Required work:
[1] List every team in the senior career section of the Nicolás Lugano profile.
[2] Summarize the Nicolás Lugano profile in two sentences.
[3] Transcribe the Nicolás Lugano profile from "Team information" to "Apps / (Gls)".

Selected extract:
Nicolás Lugano

Personal information
- Full name: Nicolás Alfredo Lugano Roncio
- Date of birth: 7 July 2000 (age 25)
- Place of birth: Canelones, Uruguay
- Height: 1.75 m (5 ft 9 in)
- Position: Defender

Team information
- Current team: Capital
- Number: 2

Youth career
- 2017–2019: Defensor Sporting
- 2020: Plaza Colonia

Senior career*
- Years: Team / Apps / (Gls)
- 2020-2022: Cancún / 3 / (0)
- 2022-2023: Sud América / 5 / (0)
- 2023: Tacuary / 0 / (0)
- 2024: Caxias / 0 / (0)
- 2025–: La Luz / 13 / (0)

= Nicolás Lugano =

Uruguayan footballer (born 2000)

Extracted material:

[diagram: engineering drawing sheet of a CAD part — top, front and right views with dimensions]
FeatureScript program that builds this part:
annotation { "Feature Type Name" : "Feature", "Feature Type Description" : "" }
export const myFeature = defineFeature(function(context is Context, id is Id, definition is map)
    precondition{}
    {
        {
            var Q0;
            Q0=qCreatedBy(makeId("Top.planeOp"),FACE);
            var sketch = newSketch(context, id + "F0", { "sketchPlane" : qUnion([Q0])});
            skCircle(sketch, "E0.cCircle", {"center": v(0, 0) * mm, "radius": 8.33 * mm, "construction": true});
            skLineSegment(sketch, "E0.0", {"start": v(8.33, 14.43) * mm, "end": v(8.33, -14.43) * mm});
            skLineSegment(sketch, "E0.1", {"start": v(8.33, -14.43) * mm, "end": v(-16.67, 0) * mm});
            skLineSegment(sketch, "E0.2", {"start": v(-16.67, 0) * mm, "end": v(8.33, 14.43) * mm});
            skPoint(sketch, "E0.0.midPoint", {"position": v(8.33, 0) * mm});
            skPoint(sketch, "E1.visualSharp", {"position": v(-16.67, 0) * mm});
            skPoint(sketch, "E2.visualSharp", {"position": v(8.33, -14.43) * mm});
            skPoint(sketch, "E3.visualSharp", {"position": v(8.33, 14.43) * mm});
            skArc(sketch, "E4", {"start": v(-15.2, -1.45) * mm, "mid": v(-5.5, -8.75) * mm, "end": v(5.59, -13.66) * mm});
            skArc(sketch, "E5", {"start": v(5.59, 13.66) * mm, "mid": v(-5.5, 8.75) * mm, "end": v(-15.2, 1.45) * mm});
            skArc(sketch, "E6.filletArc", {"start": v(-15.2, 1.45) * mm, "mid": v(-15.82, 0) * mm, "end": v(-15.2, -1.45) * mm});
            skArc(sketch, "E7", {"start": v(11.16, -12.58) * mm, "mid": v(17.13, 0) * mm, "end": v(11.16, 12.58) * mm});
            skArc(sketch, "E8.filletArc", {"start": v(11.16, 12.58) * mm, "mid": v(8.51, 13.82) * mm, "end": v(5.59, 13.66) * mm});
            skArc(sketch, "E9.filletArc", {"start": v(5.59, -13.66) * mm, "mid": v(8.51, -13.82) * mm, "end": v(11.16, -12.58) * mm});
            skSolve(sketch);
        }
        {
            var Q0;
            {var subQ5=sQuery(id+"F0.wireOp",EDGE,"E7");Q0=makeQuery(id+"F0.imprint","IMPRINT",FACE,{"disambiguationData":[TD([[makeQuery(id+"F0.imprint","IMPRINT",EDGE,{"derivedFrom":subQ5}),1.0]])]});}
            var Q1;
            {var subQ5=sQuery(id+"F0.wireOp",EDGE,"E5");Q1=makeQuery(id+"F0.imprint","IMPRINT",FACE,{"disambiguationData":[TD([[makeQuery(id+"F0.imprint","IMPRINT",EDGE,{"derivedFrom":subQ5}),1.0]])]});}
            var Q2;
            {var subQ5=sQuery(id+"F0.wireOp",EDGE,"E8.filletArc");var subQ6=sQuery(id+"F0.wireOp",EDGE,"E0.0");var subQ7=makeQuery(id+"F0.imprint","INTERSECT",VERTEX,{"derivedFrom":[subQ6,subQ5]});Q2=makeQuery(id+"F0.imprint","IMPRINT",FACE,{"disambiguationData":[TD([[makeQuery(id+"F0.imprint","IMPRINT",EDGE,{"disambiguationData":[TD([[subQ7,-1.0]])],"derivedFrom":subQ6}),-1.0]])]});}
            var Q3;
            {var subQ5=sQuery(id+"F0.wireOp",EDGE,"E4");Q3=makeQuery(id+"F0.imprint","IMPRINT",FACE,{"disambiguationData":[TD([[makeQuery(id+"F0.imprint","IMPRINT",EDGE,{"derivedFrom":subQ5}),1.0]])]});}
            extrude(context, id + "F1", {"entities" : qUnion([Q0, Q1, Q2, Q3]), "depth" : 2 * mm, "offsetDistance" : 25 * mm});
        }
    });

Responses in order:
[1] Cancún, Sud América, Tacuary, Caxias, La Luz

[2] Nicolás Alfredo Lugano Roncio is a Uruguayan defender born on 7 July 2000 in Canelones, Uruguay. He played youth football for Defensor Sporting and Plaza Colonia, and his senior career has included Cancún, Sud América, Tacuary, Caxias and La Luz.

[3]
Team information
- Current team: Capital
- Number: 2

Youth career
- 2017–2019: Defensor Sporting
- 2020: Plaza Colonia

Senior career*
- Years: Team / Apps / (Gls)